Problem requirements: Rewrite the sawmill forum thread starting at "## woodshop (Nov" and ending at "flat and smooth.", with "wooden shims" in place of "plastic wedges".

Passage:

Sorry I never posted pictures, I gave Anthony the system along with the saw and mill he bought. Maybe he can post some pictures. I have a couple of other ideas of how to make a different system...maybe I'll get to design and build it if I think there's a market for it. The things I have in mind are pretty simple and wouldn't cost that much. We'll see.


----------



## Woodsurfer (Nov 21, 2007)

A good point for screwing boards into the end faces - you can control the depth of cut at both ends. Say you want to cut right down the pith in a tapered log, not easy to do with guides just resting on the log. 

Someone here once posted a simple method using end boards and a ladder attached with fender washers. Works great for me, although a ladder will sag a bit in the middle of a longer cut. Easy to shim for support...


----------



## woodshop (Nov 21, 2007)

Woodsurfer said:


> A good point for screwing boards into the end faces - you can control the depth of cut at both ends. Say you want to cut right down the pith in a tapered log, not easy to do with guides just resting on the log.
> 
> Someone here once posted a simple method using end boards and a ladder attached with fender washers. Works great for me, although a ladder will sag a bit in the middle of a longer cut. Easy to shim for support...



I stick standard plastic wedges under my guide bar where it is not supported by the log. I wedge two in, one from either side till they are tight, that does the trick to keep the cut flat and smooth.

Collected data
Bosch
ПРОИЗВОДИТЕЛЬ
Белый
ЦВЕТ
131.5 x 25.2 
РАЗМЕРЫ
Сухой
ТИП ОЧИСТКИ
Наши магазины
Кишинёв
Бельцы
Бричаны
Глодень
...
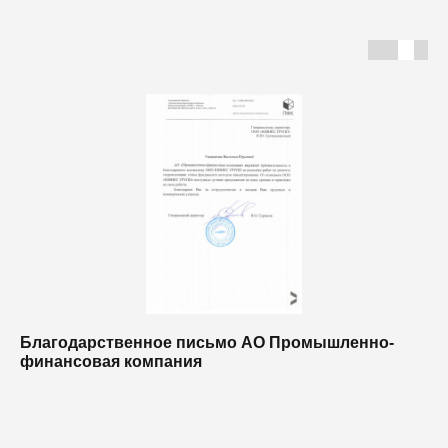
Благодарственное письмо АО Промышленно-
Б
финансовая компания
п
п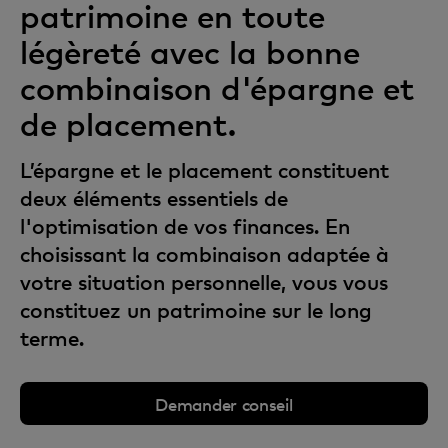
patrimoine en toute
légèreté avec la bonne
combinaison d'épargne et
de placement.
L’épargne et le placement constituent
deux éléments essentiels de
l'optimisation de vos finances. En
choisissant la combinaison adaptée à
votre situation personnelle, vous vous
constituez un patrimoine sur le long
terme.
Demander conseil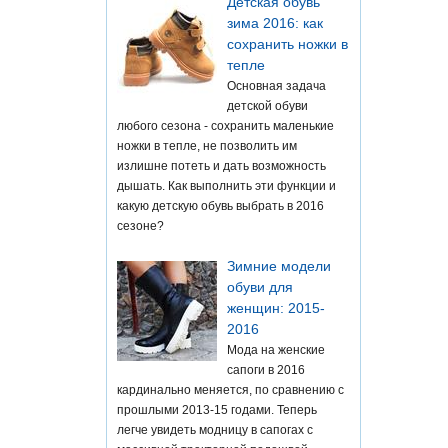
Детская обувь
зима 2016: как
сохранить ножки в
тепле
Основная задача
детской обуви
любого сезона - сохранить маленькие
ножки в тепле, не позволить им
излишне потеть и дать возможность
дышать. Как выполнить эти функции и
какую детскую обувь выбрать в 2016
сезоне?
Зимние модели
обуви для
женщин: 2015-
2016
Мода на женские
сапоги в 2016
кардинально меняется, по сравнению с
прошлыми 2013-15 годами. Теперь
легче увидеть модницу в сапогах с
* * *
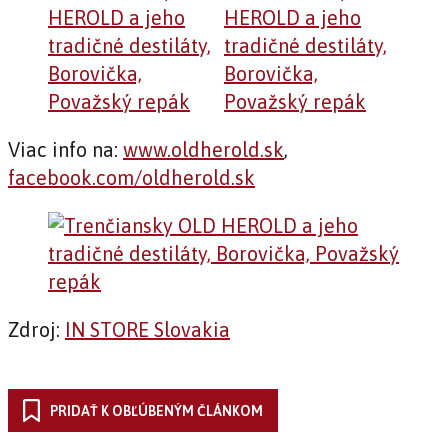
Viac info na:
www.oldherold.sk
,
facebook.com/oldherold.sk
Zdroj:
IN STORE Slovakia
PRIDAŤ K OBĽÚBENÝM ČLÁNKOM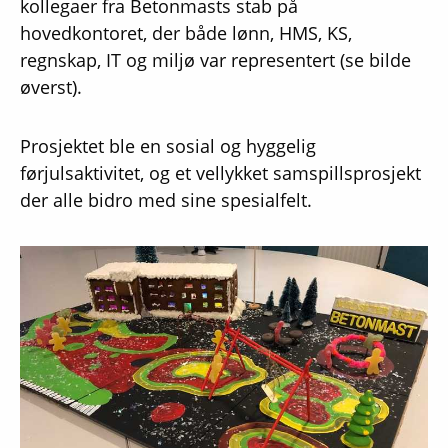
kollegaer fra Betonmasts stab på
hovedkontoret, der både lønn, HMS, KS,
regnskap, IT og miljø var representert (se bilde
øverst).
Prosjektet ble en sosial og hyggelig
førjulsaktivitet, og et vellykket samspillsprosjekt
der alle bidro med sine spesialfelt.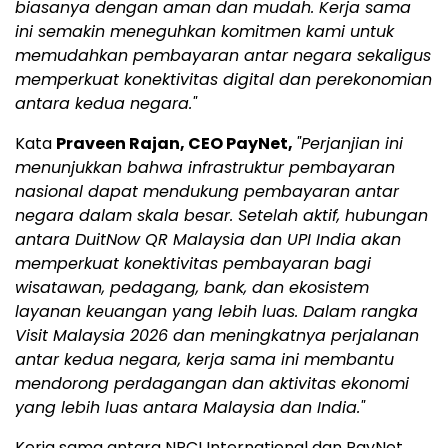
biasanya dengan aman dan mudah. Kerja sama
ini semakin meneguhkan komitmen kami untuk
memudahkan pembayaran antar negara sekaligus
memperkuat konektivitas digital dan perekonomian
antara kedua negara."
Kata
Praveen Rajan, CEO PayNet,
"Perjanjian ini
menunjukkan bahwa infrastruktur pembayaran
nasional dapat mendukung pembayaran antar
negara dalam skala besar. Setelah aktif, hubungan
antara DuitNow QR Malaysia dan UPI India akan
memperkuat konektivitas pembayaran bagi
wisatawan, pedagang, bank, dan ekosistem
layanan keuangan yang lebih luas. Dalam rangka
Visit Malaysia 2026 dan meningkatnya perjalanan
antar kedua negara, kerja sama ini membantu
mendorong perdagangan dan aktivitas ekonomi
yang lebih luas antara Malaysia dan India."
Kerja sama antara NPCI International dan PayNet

Solved problem:
## woodshop (Nov 21, 2007)

Woodsurfer said:


> A good point for screwing boards into the end faces - you can control the depth of cut at both ends. Say you want to cut right down the pith in a tapered log, not easy to do with guides just resting on the log.
> 
> Someone here once posted a simple method using end boards and a ladder attached with fender washers. Works great for me, although a ladder will sag a bit in the middle of a longer cut. Easy to shim for support...



I stick standard wooden shims under my guide bar where it is not supported by the log. I wedge two in, one from either side till they are tight, that does the trick to keep the cut flat and smooth.